1. A method for bending a preformed thermoplastic polymer extrusion comprising at least one cavity to make a curved polymer extrusion, the method comprising:

filling at least one said cavity with polymer foam formed within said cavity;

curing said polymer foam within said at least one cavity;

heating said extrusion to a first temperature;

bending said heated extrusion on a curved mandrill;

cooling said extrusion to a second temperature on said mandrill to make a curved polymer extrusion; and

removing said cooled curved polymer extrusion from said mandrill.

2. The method of claim 1 wherein said polymer foam is polyisocyanate-based.

3. The method of claim 2 wherein said polymer foam is polyurethane foam.

4. The method of claim 3 wherein said polyurethane foam is rigid closed-cell foam, semi-rigid closed-cell/open-cell foam and flexible open-cell foam.

5. The method of claim 1 wherein said first temperature is the heat deflection temperature of the preformed polymer extrusion.

6. The method of claim 1 wherein said second temperature is at least about 10 degrees Celsius less than the heat deflection temperature of the preformed polymer extrusion.

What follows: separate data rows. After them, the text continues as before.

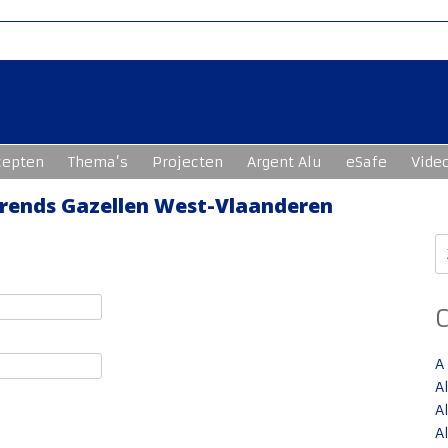
cepten
Thema’s
Projecten
Argent Alu
eSafe
Vide
 Trends Gazellen West-Vlaanderen
Z
n
A
A
A
A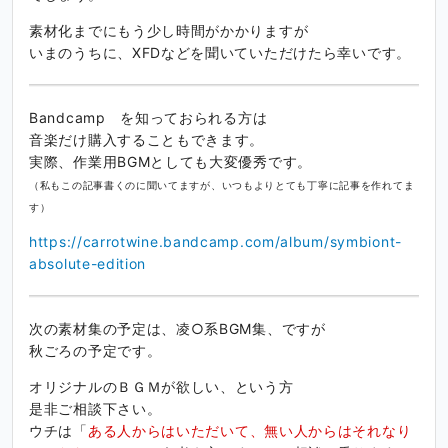
素材化までにもう少し時間がかかりますが
いまのうちに、XFDなどを聞いていただけたら幸いです。
Bandcamp を知っておられる方は
音楽だけ購入することもできます。
実際、作業用BGMとしても大変優秀です。
（私もこの記事書くのに聞いてますが、いつもよりとても丁寧に記事を作れてま
す）
https://carrotwine.bandcamp.com/album/symbiont-
absolute-edition
次の素材集の予定は、凌○系BGM集、ですが
秋ごろの予定です。
オリジナルのＢＧＭが欲しい、という方
是非ご相談下さい。
ウチは「
ある人からはいただいて、無い人からはそれなり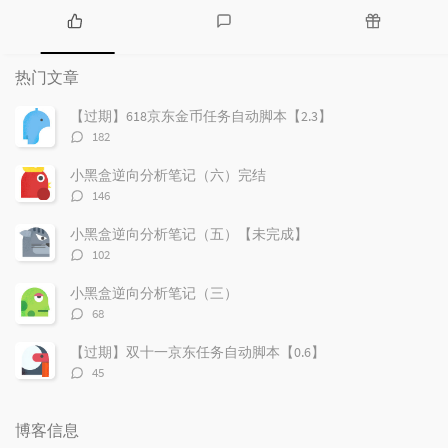
热
最
随
门
新
机
热门文章
文
评
文
章
论
章
【过期】618京东金币任务自动脚本【2.3】
评
182
论
数：
小黑盒逆向分析笔记（六）完结
评
146
论
数：
小黑盒逆向分析笔记（五）【未完成】
评
102
论
数：
小黑盒逆向分析笔记（三）
评
68
论
数：
【过期】双十一京东任务自动脚本【0.6】
评
45
论
数：
博客信息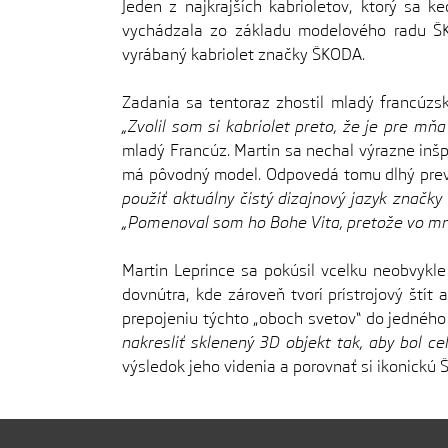
Jeden z najkrajších kabrioletov, ktorý sa 
vychádzala zo základu modelového radu ŠKO
vyrábaný kabriolet značky ŠKODA.
Zadania sa tentoraz zhostil mladý francúzsk
„Zvolil som si kabriolet preto, že je pre mňa 
mladý Francúz. Martin sa nechal výrazne inšpi
má pôvodný model. Odpovedá tomu dlhý previs
použiť aktuálny čistý dizajnový jazyk značk
„Pomenoval som ho Bohe Vita, pretože vo mne 
Martin Leprince sa pokúsil vcelku neobvykle
dovnútra, kde zároveň tvorí prístrojový ští
prepojeniu týchto „oboch svetov“ do jedného 
nakresliť sklenený 3D objekt tak, aby bol cel
výsledok jeho videnia a porovnať si ikonickú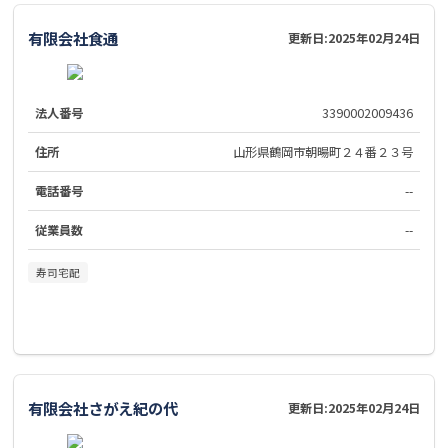
有限会社食通
更新日:
2025年02月24日
法人番号
3390002009436
住所
山形県鶴岡市朝暘町２４番２３号
電話番号
--
従業員数
--
寿司宅配
有限会社さがえ紀の代
更新日:
2025年02月24日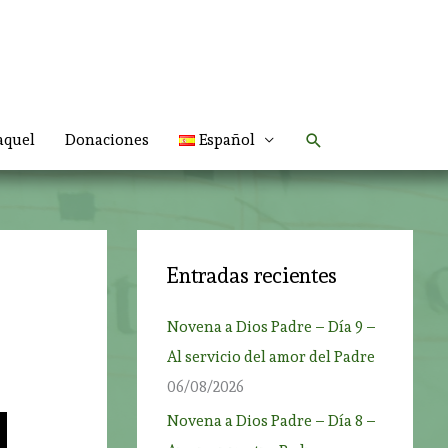
Buscar
aquel
Donaciones
Español
Entradas recientes
Novena a Dios Padre – Día 9 –
Al servicio del amor del Padre
06/08/2026
Novena a Dios Padre – Día 8 –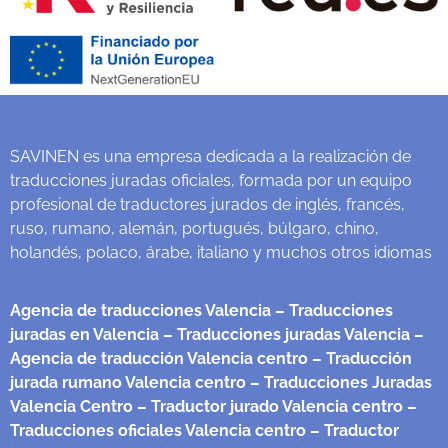
SAVINEN es una empresa dedicada a la realización de
traducciones juradas oficiales, formada por un equipo
profesional de traductores jurados de inglés, francés,
ruso, rumano, alemán, portugués, búlgaro, chino,
holandés, polaco, árabe, italiano y muchos otros idiomas
Agencia de traducciones Valencia
– Traducciones
juradas en Valencia
– Traducciones juradas Valencia
–
Agencia de traducción Valencia centro
– Traducción
jurada rumano Valencia centro
– Traducciones Juradas
Valencia Centro
– Traductor jurado Valencia centro
–
Traducciones oficiales Valencia centro
– Traductor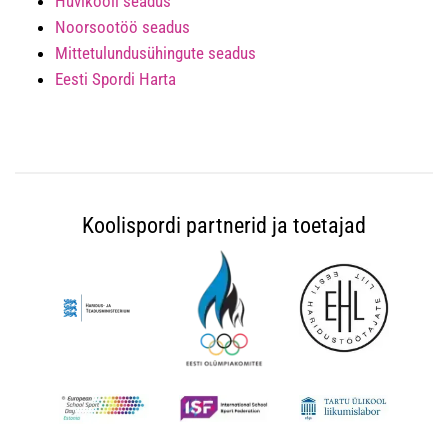
Huvikooli seadus
Noorsootöö seadus
Mittetulundusühingute seadus
Eesti Spordi Harta
Koolispordi partnerid ja toetajad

7. The method of claim 1 wherein said polymer foam has a density of about 16 kg per cubic meter to about 320 kg per cubic meter.

8. The method of claim 1 wherein said extrusion is heated to said first temperature in a glycol bath.

9. The method of claim 1 wherein said extrusion is heated to said first temperature by infrared radiation.

10. The method of claim 1 wherein said extrusion is heated to said first temperature by heated air.

11. The method of claim 1 wherein said preformed extrusion comprises a vinyl polymer.

12. The method of claim 1 wherein each said cavity is filled with foam by injection from a mixing head of a plurality of ingredients comprising polyisocyanate, at least one active hydrogen-containing compound, and a blowing agent.

13. The method of claim 1 wherein each said cavity is filled with foam by hand pouring into each said cavity a plurality of ingredients comprising polyisocyanate, at least one active hydrogen-containing compound, and a blowing agent.

14. A method for bending a preformed vinyl extrusion comprising at least one cavity to make a curved vinyl extrusion, the method comprising:

filling at least one said cavity with polyurethane foam formed within said cavity;

curing said polyurethane foam within said at least one cavity;

heating said extrusion to about 70 degrees Celsius;

bending said heated extrusion on a curved mandrill;

cooling said extrusion to a temperature less than about 60 degrees Celsius on said mandrill to make a curved polymer extrusion; and

removing said cooled curved polymer extrusion from said mandrill.

15. The method of claim 14 wherein said extrusion is heated by immersion in a glycol bath maintained at about 70 degrees Celsius.

16. The method of claim 14 wherein said extrusion is heated by infrared radiation.

17. The method of claim 16 wherein said cured polyurethane foam has a density of about 320 kg per cubic meter.

18. A window frame comprising a curved polymer extrusion made by the method of claim 14.

19. A window comprising the window frame of claim 18.

20. The window of claim 19 wherein said polyurethane foam is rigid closed-cell foam, semi-rigid closed-cell/open-cell foam and flexible open-cell foam.